DIRECTIVE 1
Give the number of lines in the entries that contain the string "liệu". Case counts.

___ DOCUMENT PASSAGE

Is she still available and Where about is she? 
I could post on a Pei forum I visit if she is still available.

Emma x


----------



## lola9919 (Nov 21, 2008)

its perfect gift for my 10 years old son and whole my familly......07716002329 call me i can be in your place even tooday...


----------



## 3Beloved (Jan 16, 2009)

we are looking for a shar pei to rehome as we love them so much. We don't have enough money to buy but we sure do have the loving home of another dog and 2 cats and they will all become friends. my contact nu8mber is 07731760810 or 01745 356995. thanks my name is Charlotte.


----------



## Guest (Jan 16, 2009)

have pm'd you - re an experience shapei owner who is considering another dog - not sure if she wants a puppy or not - worth mentioning. This person is not a breeder - the dog will be purely a pet and would be spayed. She has no children either.


----------



## JakeQuenault (Jan 17, 2009)

Hello,

I am looking to give a dog a loving home, any breed who is good with cats. I lost my cocker spaniel last year and am only now ready to take the leap into getting another dog. 

I do not work so can give her all of my attention and I have a comfortable home next door to a huge field and lakes so if she is still available please call me on 01296 338 943 or 07522 670751.

I look forward to hearing from you.

Linda Quenault


----------



## blackjack11 (Dec 27, 2008)

Looks like you will have no problems finding her a good home.


----------



## Guest (Jan 17, 2009)

Popular dog!  hope she finds a good home


----------

______
___ THE DATA

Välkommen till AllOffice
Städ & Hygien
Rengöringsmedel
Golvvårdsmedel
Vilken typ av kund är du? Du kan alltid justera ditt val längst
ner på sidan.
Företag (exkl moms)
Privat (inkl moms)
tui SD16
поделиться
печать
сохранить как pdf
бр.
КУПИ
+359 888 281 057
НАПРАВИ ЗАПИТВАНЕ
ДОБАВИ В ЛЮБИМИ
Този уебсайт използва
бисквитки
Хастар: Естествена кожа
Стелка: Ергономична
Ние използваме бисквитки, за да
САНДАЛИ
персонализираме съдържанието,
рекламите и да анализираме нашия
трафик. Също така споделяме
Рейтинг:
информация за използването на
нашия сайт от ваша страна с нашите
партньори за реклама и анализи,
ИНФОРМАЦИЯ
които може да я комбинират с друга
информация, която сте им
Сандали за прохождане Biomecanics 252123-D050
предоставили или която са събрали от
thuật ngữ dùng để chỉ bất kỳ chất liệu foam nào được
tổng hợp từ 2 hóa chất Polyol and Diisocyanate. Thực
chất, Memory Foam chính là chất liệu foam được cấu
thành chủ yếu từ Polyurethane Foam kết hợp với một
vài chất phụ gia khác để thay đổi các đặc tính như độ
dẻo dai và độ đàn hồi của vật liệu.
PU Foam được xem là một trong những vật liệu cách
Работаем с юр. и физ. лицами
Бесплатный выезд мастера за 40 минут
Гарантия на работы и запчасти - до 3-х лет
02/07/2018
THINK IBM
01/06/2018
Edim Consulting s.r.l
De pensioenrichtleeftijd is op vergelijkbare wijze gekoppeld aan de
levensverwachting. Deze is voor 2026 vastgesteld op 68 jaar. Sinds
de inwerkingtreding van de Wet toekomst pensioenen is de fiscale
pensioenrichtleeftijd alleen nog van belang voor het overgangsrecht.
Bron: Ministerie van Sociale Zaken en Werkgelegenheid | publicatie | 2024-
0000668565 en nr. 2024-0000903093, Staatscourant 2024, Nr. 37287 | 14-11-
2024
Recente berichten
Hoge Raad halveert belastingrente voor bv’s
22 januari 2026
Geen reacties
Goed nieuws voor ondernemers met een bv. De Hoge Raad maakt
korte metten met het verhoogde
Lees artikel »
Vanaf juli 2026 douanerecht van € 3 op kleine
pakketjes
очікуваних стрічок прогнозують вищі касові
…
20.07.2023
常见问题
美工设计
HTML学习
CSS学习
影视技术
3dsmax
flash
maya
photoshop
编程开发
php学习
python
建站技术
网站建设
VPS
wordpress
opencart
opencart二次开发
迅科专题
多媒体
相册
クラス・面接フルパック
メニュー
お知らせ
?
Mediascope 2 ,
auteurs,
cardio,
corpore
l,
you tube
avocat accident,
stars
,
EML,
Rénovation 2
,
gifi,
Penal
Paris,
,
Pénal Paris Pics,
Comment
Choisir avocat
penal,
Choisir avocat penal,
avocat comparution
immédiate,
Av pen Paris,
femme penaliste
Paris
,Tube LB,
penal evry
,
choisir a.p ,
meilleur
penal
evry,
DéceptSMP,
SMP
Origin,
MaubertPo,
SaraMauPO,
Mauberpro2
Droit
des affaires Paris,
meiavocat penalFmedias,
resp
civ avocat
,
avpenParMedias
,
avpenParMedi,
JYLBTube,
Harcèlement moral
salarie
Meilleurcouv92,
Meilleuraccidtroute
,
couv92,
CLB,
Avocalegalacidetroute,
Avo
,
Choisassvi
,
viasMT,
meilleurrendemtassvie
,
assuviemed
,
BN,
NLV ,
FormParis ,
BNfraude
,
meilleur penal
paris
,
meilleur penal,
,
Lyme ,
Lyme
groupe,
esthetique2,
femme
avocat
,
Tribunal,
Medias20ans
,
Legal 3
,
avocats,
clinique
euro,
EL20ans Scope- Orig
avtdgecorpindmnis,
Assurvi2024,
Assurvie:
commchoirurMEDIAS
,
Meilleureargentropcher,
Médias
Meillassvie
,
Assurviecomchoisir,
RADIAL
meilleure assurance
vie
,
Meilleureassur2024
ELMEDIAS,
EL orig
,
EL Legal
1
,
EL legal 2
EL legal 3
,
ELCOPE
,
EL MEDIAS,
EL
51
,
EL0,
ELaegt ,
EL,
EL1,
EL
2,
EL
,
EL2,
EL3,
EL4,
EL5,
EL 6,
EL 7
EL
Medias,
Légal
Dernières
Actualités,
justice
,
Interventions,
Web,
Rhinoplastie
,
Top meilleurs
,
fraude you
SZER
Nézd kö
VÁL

______

DIRECTIVE 2
Say whether each statement agrees with the forum thread, answering yes or no and quoting the deciding words exactly. (a) The post by 3Beloved says the household already has another dog and 2 cats. (b) The post by JakeQuenault says a cocker spaniel was lost two years ago. (c) The Guest post dated Jan 16, 2009 says the person it mentions is a breeder.

FINAL ANSWER 1
4

FINAL ANSWER 2
(a) Yes: "we sure do have the loving home of another dog and 2 cats"
(b) No: "I lost my cocker spaniel last year"
(c) No: "This person is not a breeder"